Al has me in his office one day and he’s yelling at me. I say, “Are you yelling at me?” He says, “Yes.” And I say, “Well, fuck you, asshole. What the fuck are you yelling at me about?” He’s banging paper around, I tell him to fuck off and it comes down to either him or me. He’s the VP finance that runs the whole show, in charge of the public offering and all that shit. The next day or so, they let me go. As I’m walking out, one of the guys working there says, “John, tell me you noticed that nobody goes into Al’s office and tells him, ‘Fuck you.’ Tell me you noticed that.”
* * *
Out IPG’s doors, Lefebvre was approaching forty-six years old. In twenty years, nothing had changed — he still couldn’t handle being a lawyer, and he still didn’t fit any corporate office mold.
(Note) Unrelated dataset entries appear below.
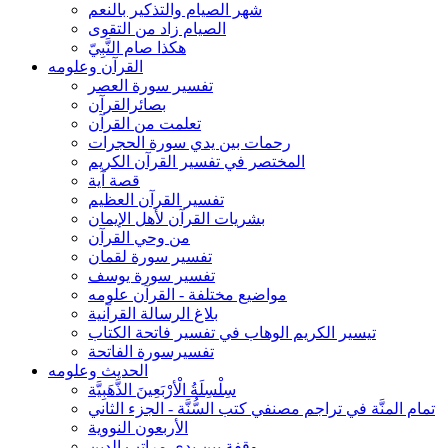
شهر الصيام والتذكير بالنعم
الصيام زاد من التقوى
هكذا صام النَّبِيّ
القرآن وعلومه
تفسير سورة العصر
بصائرالقرآن
تعلمت من القرآن
رحمات بين يدي سورة الحجرات
المختصر في تفسير القرآن الكريم
قصة آية
تفسير القرآن العظيم
بشريات القرآن لأهل الإيمان
من وحي القرآن
تفسير سورة لقمان
تفسير سورة يوسف
مواضيع مختلفة - القرآن علومه
بلاغ الرسالة القرآنية
تيسير الكريم الوهاب في تفسير فاتحة الكتاب
تفسيرسورة الفاتحة
الحديث وعلومه
سِلْسِلَةُ الْأرْبَعِينَ الذَّهَبِيَّة
تمام المنَّة في تراجم مصنفي كتب السُّنَّة - الجزء الثاني
الأربعون النووية
وقفة بين يدي مراتب الدين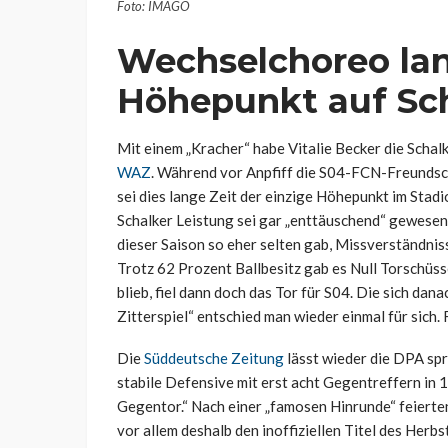
Foto: IMAGO
Wechselchoreo lan
Höhepunkt auf Sc
Mit einem „Kracher“ habe Vitalie Becker die Schalk
WAZ
. Während vor Anpfiff die S04-FCN-Freundsc
sei dies lange Zeit der einzige Höhepunkt im Stad
Schalker Leistung sei gar „enttäuschend“ gewesen. 
dieser Saison so eher selten gab, Missverständnis
Trotz 62 Prozent Ballbesitz gab es Null Torschüsse
blieb, fiel dann doch das Tor für S04. Die sich d
Zitterspiel“ entschied man wieder einmal für sich. F
Die
Süddeutsche Zeitung
lässt wieder die DPA spr
stabile Defensive mit erst acht Gegentreffern in 
Gegentor.“ Nach einer „famosen Hinrunde“ feierten
vor allem deshalb den inoffiziellen Titel des Herbs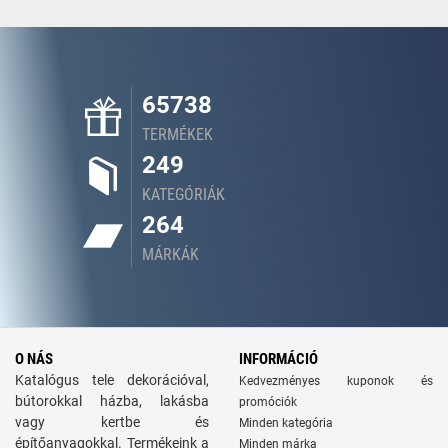
65738
TERMÉKEK
249
KATEGÓRIÁK
264
MÁRKÁK
O NÁS
INFORMÁCIÓ
Katalógus tele dekorációval,
Kedvezményes kuponok és
bútorokkal házba, lakásba
promóciók
vagy kertbe és
Minden kategória
építőanyagokkal. Termékeink a
Minden márka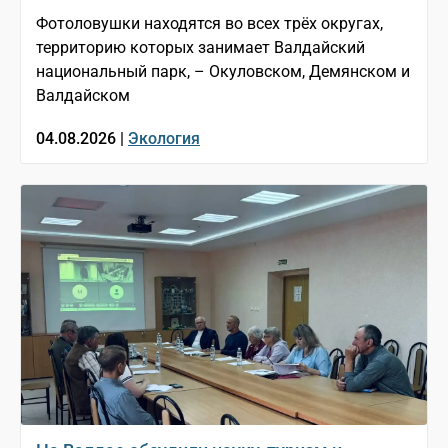
Фотоловушки находятся во всех трёх округах,
территорию которых занимает Валдайский
национальный парк, – Окуловском, Демянском и
Валдайском
04.08.2026 |
Экология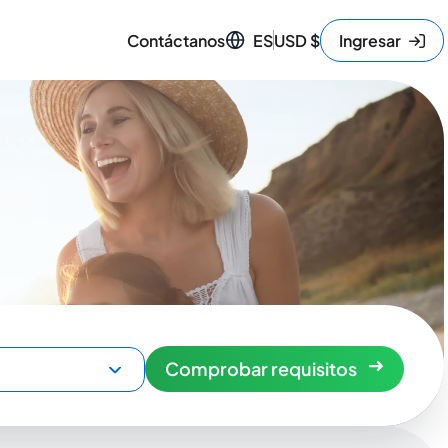
Contáctanos
ES
USD
$
Ingresar
Comprobar requisitos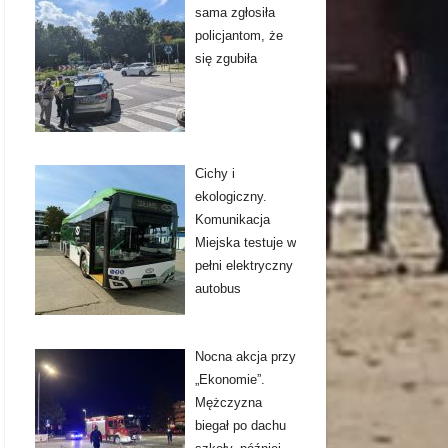
sama zgłosiła
policjantom, że
się zgubiła
Cichy i
ekologiczny.
Komunikacja
Miejska testuje w
pełni elektryczny
autobus
Nocna akcja przy
„Ekonomie”.
Mężczyzna
biegał po dachu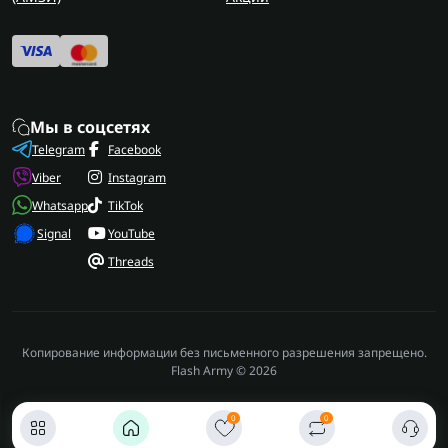
Мы в соцсетях
Telegram
Facebook
Viber
Instagram
Whatsapp
TikTok
Signal
YouTube
Threads
Копирование информации без письменного разрешения запрещено.
Flash Army © 2026
0
0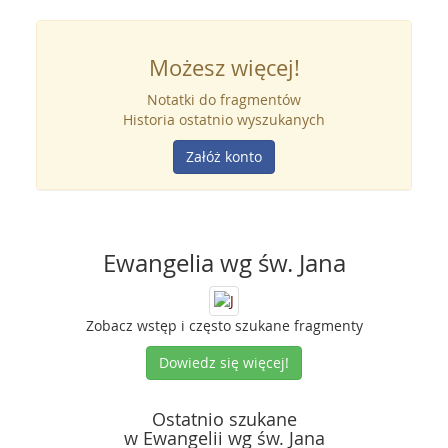
Możesz więcej!
Notatki do fragmentów
Historia ostatnio wyszukanych
Załóż konto
Ewangelia wg św. Jana
Zobacz wstęp i często szukane fragmenty
Dowiedz się więcej!
Ostatnio szukane
w Ewangelii wg św. Jana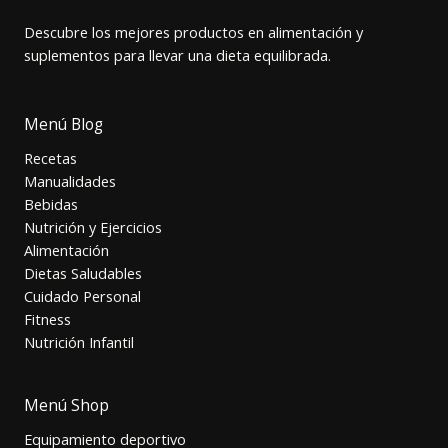
Descubre los mejores productos en alimentación y
suplementos para llevar una dieta equilibrada.
Menú Blog
Recetas
Manualidades
Bebidas
Nutrición y Ejercicios
Alimentación
Dietas Saludables
Cuidado Personal
Fitness
Nutrición Infantil
Menú Shop
Equipamiento deportivo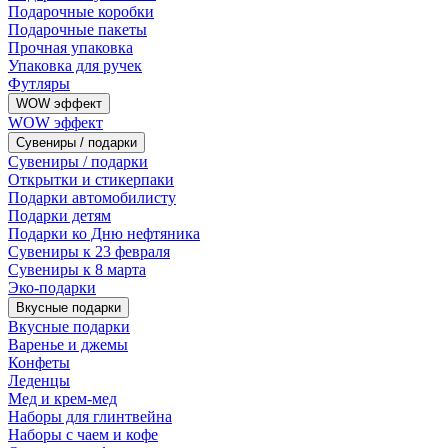
Подарочные коробки
Подарочные пакеты
Прочная упаковка
Упаковка для ручек
Футляры
WOW эффект
WOW эффект
Сувениры / подарки
Сувениры / подарки
Открытки и стикерпаки
Подарки автомобилисту
Подарки детям
Подарки ко Дню нефтяника
Сувениры к 23 февраля
Сувениры к 8 марта
Эко-подарки
Вкусные подарки
Вкусные подарки
Варенье и джемы
Конфеты
Леденцы
Мед и крем-мед
Наборы для глинтвейна
Наборы с чаем и кофе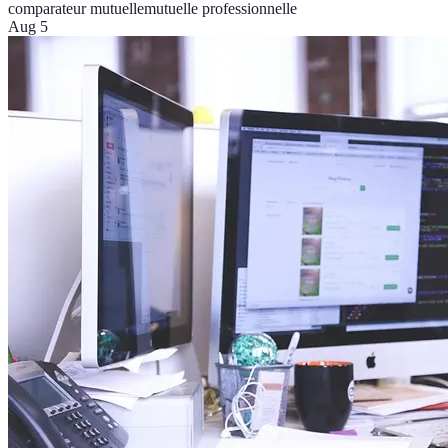
comparateur mutuelle
mutuelle professionnelle
Aug 5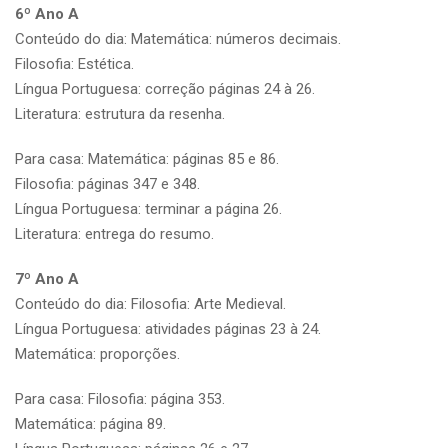
6º Ano A
Conteúdo do dia: Matemática: números decimais.
Filosofia: Estética.
Língua Portuguesa: correção páginas 24 à 26.
Literatura: estrutura da resenha.
Para casa: Matemática: páginas 85 e 86.
Filosofia: páginas 347 e 348.
Língua Portuguesa: terminar a página 26.
Literatura: entrega do resumo.
7º Ano A
Conteúdo do dia: Filosofia: Arte Medieval.
Língua Portuguesa: atividades páginas 23 à 24.
Matemática: proporções.
Para casa: Filosofia: página 353.
Matemática: página 89.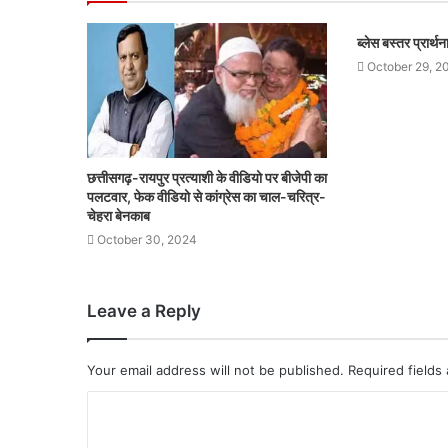
ब्लेस बस्तर प्रार्
October 29, 2
छत्तीसगढ़-रायपुर प्रत्याशी के वीडियो पर बीजेपी का
पलटवार, फेक वीडियो से कांग्रेस का चाल-चरित्र-
चेहरा बेनकाब
October 30, 2024
Leave a Reply
Your email address will not be published.
Required fields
He’d lasted just six months at IPG, and yet Carroll gave him a generous handshake. “I used the six weeks’ pay to stake the music, to get known, to get to learn how to play.”
In July 1997, Lefebvre met twenty-seven-year-old Karen Fowlie at an insurance league baseball game. He was the pitcher; she was the backstopper. “He came to know Karen at one of our Harding Hall & Graburne games,” says Bergman. “This was while we were supposedly together. He wasn’t dating her then, but I’m watching them flirt. I’m watching it happen in front of me.”